Ketika Seniman Bersuara

DeTAK UTAMA EDISI 144

Komunitas Teater Kota Palanga Raya diundang mengikuti kompetisi Teater Indonesia Piala WS Rendra di Gedung Cak Durasin, Taman Budaya Provinsi Jawa Timur, 1-8 November 2010. Telah lama pula mereka melakukan latihan siang maupun malam. Sayangnya, semangat yang kini menyala bisa saja memudar sewaktu-waktu.
Untuk memberangkatkan sekitar 10 seniman saja, mereka mesti pontang panting mencari dukungan dana.Belum lagi keberadaan mereka disana selama mengikuti kompetisi. Jangankan kepastian, bayangan memperoleh bantuan sepertinya tak berbekas.
Padahal, yang diwakili nama daerah. Komunitas Kota Palangka Raya akan tampil pada 7 November 2010.
Ini kenyataan yang telanjang di depan mata, bahwa betapa sulitnya dukungan dana bagi kegiatan berkesenian. Tak salah memang, bila para seniman melulu mengeluhkan persoalan klasik itu.
"Yang terjadi selama ini, kalau seniman punya gawe, katanya tidak ada anggaran. Padahal, anggaran itu sudah direncanakan sebelumnya," ungkap Muhammad Alimulhuda, Ketua Sanggar Teater Terapung Palangka Raya.
Yang membuatnya tak habis pikir, pada setiap pembuatan anggaran tahunan seniman tidak dilibatkan, sehingga apapun kegiatan seni dan budaya tidak semuanya dapat ter-cover.
Parahnya, untuk mentas saja terkesan terjadi diskriminasi.
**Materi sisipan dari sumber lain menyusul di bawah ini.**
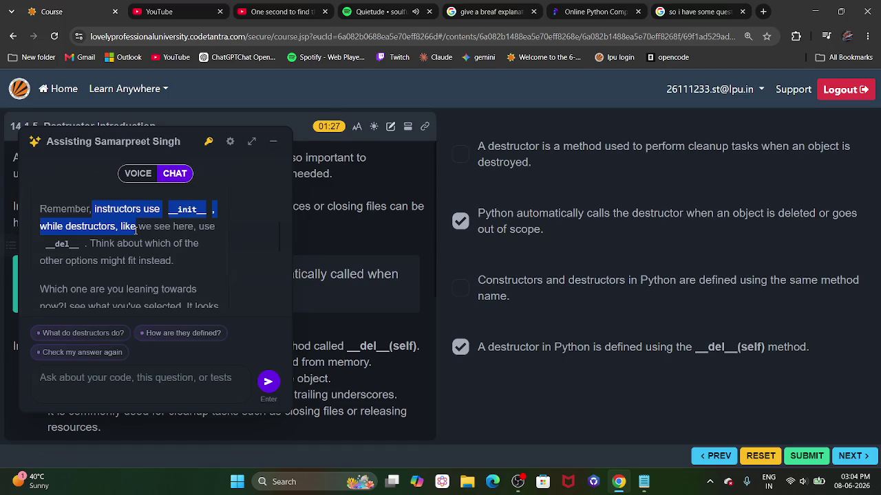
{"action": "left_click_drag", "start_coordinate": [136, 230], "coordinate": [148, 265]}
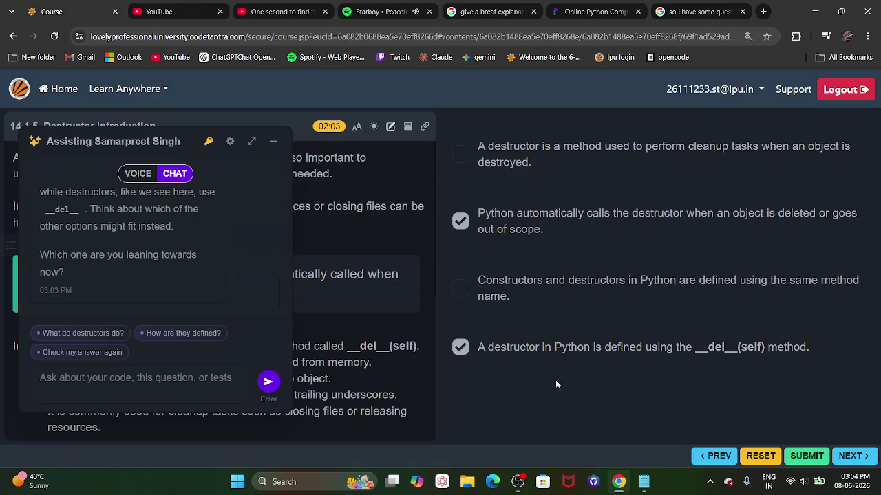
- Tick the cleanup-tasks statement and resubmit, getting all three statements marked Correct
{"action": "left_click", "coordinate": [795, 460]}
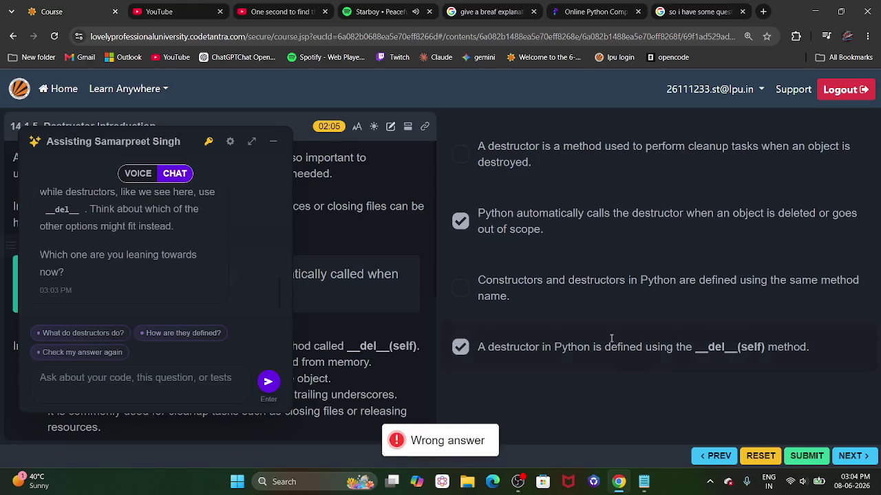
{"action": "left_click", "coordinate": [487, 161]}
{"action": "left_click", "coordinate": [809, 457]}
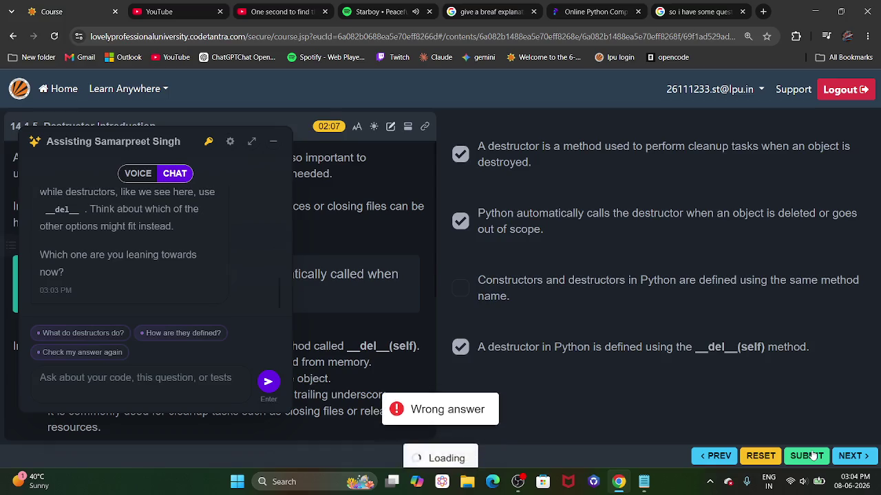
{"action": "mouse_move", "coordinate": [487, 148]}
{"action": "left_mouse_down"}
{"action": "mouse_move", "coordinate": [704, 158]}
{"action": "mouse_move", "coordinate": [816, 151]}
{"action": "mouse_move", "coordinate": [727, 168]}
{"action": "left_mouse_up"}
{"action": "left_click", "coordinate": [633, 189]}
Eka Noviana membuktikannya. Kalau ada penampilan (baca: pementasan seni sanggar-red), katanya mencontohkan, terkadang tidak merata. Kalau membawa tim kesenian dari Kalteng, itu masih hanya untuk beberapa tim kesenian. Sementara, untuk sanggar tari itu sendiri hanya ditunjuk yang itu-itu terus.
”Kok tidak bergiliran dengan yang lain atau pembagian penampilan dengan sanggar lainnya? Dimana, kalau ada anak pejabat yang ikut sanggar, ya sanggar itu yang dibawa. Dimana, siapa yang kuat melobi, ya itu yang dibawa. Jadi tidak ada pemerataan sebenarnya antara sanggar-sanggar yang dibina," ungkap Novi, sapaan akrab Eka Noviana.
Wajar saja, jika seniman senior semacam Anwar Makmur senewen. "Sekarang terus-terang, para seniman di Palangka Raya ini ibarat orang yang tidak punya rumah. Mau berkegiatan kemana-mana harus membayar. Jika kita mau mempergunakan gedung oleh seni di Disbudpar Kota, yang dulunya adalah aset taman budaya, atau Gedung Mandala Wisata (kini, Gedung Eka Tingang Nganderang-red) kita harus bayar. Tidak ada tempat untuk berlatih. Istilahnya lembaga yang memfasilitasi itu tidak ada," ungkap Anwar.
Padahal mustahil, kata Anwar, mau mengembangkan pariwisata tanpa melibatkan seni. "Di daerah manapun yang pariwisatanya maju, itu pasti melibatkan para seniman," tandas pengasuh siaran Tebaran Sastra di RRI Kalteng ini .
Namun, rohnya seniman tak pernah padam. Mereka pantang menyerah oleh keadaan. Hamsiyah, seorang pelaku seni teater, menyatakan kesalutannya pada para seniman. Ditengah minimnya perhatian dan dukungan pemerintah daerah, proses kreatif para pelaku seni tetap berjalan dan tidak terhenti karena kurangnya perhatian.
Kalau mau menyebut, maka Jakaria lah orangnya. Sosok anak muda yang satu ini tergolong tahan banting dengan kondisi. Jaka, panggilan akrabnya, menegaskan, kesenian dan kebudayaan akan tetap menjadi bagian dari hidupnya walaupun tidak ada dukungan yang layak dari pemerintah. "Yang membuat saya bertahan di bidang seni budaya, karena adanya minat, hobi dan bakat di bidang ini. Itu yang saya miliki,” ujarnya mantap.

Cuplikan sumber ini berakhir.